March 12, 2020
Washington, D.C. is moving towards a bipartisan Coronavirus relief package. Although the two parties are still far apart, there are common threads between the various proposals. Ultimately, neither party will want to be seen as preventing the enactment of relief. While it will be tempting to see if the other party can be positioned to take the blame for any failure, the current situation is already too serious to make that a practical political approach.
At this time, the primary differences between the two parties is the focus of legislation. Democrats are focused on relief from the burden created by the coronavirus, while Republicans would combine relief proposals with economic stimulus. Republicans have floated a number of tax proposals, along with direct spending and regulatory changes, while the Democrats seem more focused on direct government spending designed to offset the economic dislocations being experienced. The ultimate package is likely to include elements from both sides. Expressions of disapproval from either side are most likely for negotiating purposes, not necessarily lines in the sand.
The following discussion of possible tax provisions is based on public and private statements from Administration and Congressional officials, as well as past experience with other legislation. Direct spending provisions are also expected, but are only discussed where they are part of a possible compromise with tax provisions. The following is a best guess as to what provisions may be included. Some may not be enacted or enacted in a very different form.

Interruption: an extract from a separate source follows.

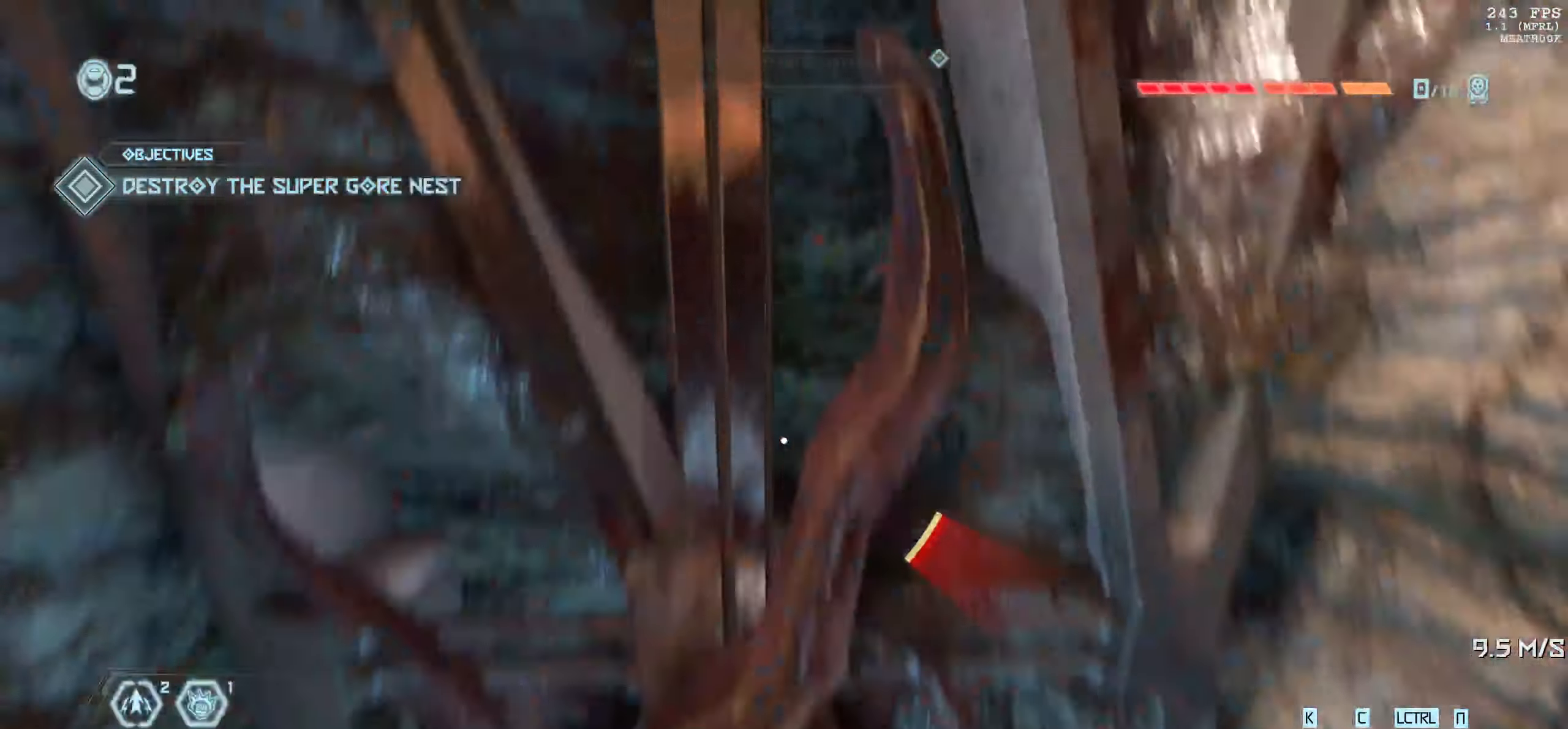
{"keys": ["w"], "mouse": [], "events": [[384, "shift", "down"], [484, "shift", "up"]]}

Possible Tax Provisions in a Bipartisan Coronavirus Relief Package
Delaying the April 15 filing date – The New York Times has reported that delaying the April 15 filing date is under consideration. While possible, a more likely approach would be for the IRS to announce that it will waive penalties and interest for late filing and payment. This could be done without legislative involvement and would be consistent with the approach taken in other disaster situations. While this could be limited to those taxpayers “affected” by the coronavirus, the limitation would be difficult to enforce and general availability of forgiveness seems more likely.
Employment Tax Holiday – The President has proposed a holiday on the collection and remittance of payroll taxes. The Democrats have raised objections, primarily because relief would be limited to those who continue to be paid and of no benefit to those whose lose the ability to work and, at least with respect to those under the FICA cap, the benefit is not equally shared by all wage classes.
Some form of employment tax holiday would seem likely. Democrats have supported this as a stimulus measure in the past, and it provides relief from what is viewed by most Democrats as a regressive tax. A provision that mirrors the 2-point payroll tax cut that was part of stimulus legislation during the Obama administration is a possibility.
Employment credits – There is going to be a push for a credit equal to a portion of normal salary and wages paid to workers who are sick or required to be quarantined. This stands a good chance of success. A broader proposal to provide credits for continuing salaries and wages for employees who would otherwise be furloughed due to reduced economic activity will be considered, but is less likely to succeed. Employment credits are a likely companion to provisions expected to be urged by Democrats to provide government payments to workers who are not able to draw wages during a period they are sick or quarantined.
Deferred payment of transportation taxes – The Administration has stated that it will seek to provide support for the airline, cruise ship and hotel industries. This is likely to take the form of government payments or loan guarantees. A deferral of airline ticket taxes and cruise ship port fees will also be considered. The fees will still be collected, but will not have to be remitted to the government until later. Eventual forgiveness of deferred remittances could occur, but is not thought likely to be included in the first round of legislation.
Corporate tax rates – Previously, the Administration indicated it was considering cutting the corporate tax rate from 21 to 20 percent. Recent discussions indicate that this proposal, which would be vigorously opposed by the Democrats, is no longer a leading candidate for consideration.
Restoration of pre-TCJA rules – Several of the revenue offsets that were included in the 2017 Tax Cut and Jobs Act (TCJA) will have a significant effect on companies that suffer losses or significantly reduced profits as a result of the coronavirus. Prominent among these are:
Elimination of NOL carrybacks – Prior to TCJA, an otherwise profitable business that suffered a one-time loss could recover previously paid taxes by carrying back the current year loss to offset taxable income in the prior year.
Limitation on interest deductions – The TCJA limits the amount of otherwise allowable net interest expense that can be deducted to 30 percent of adjusted taxable income. This limitation means that businesses suffering a one-time reduction in profitability may be limited in their ability to deduct interest that would have been allowable under normal circumstances.
Restoration of pre-TCJA rules does not appear to be under consideration for the current legislation. Should the coronavirus situation continue these and other provisions may be considered in a second bill at that time.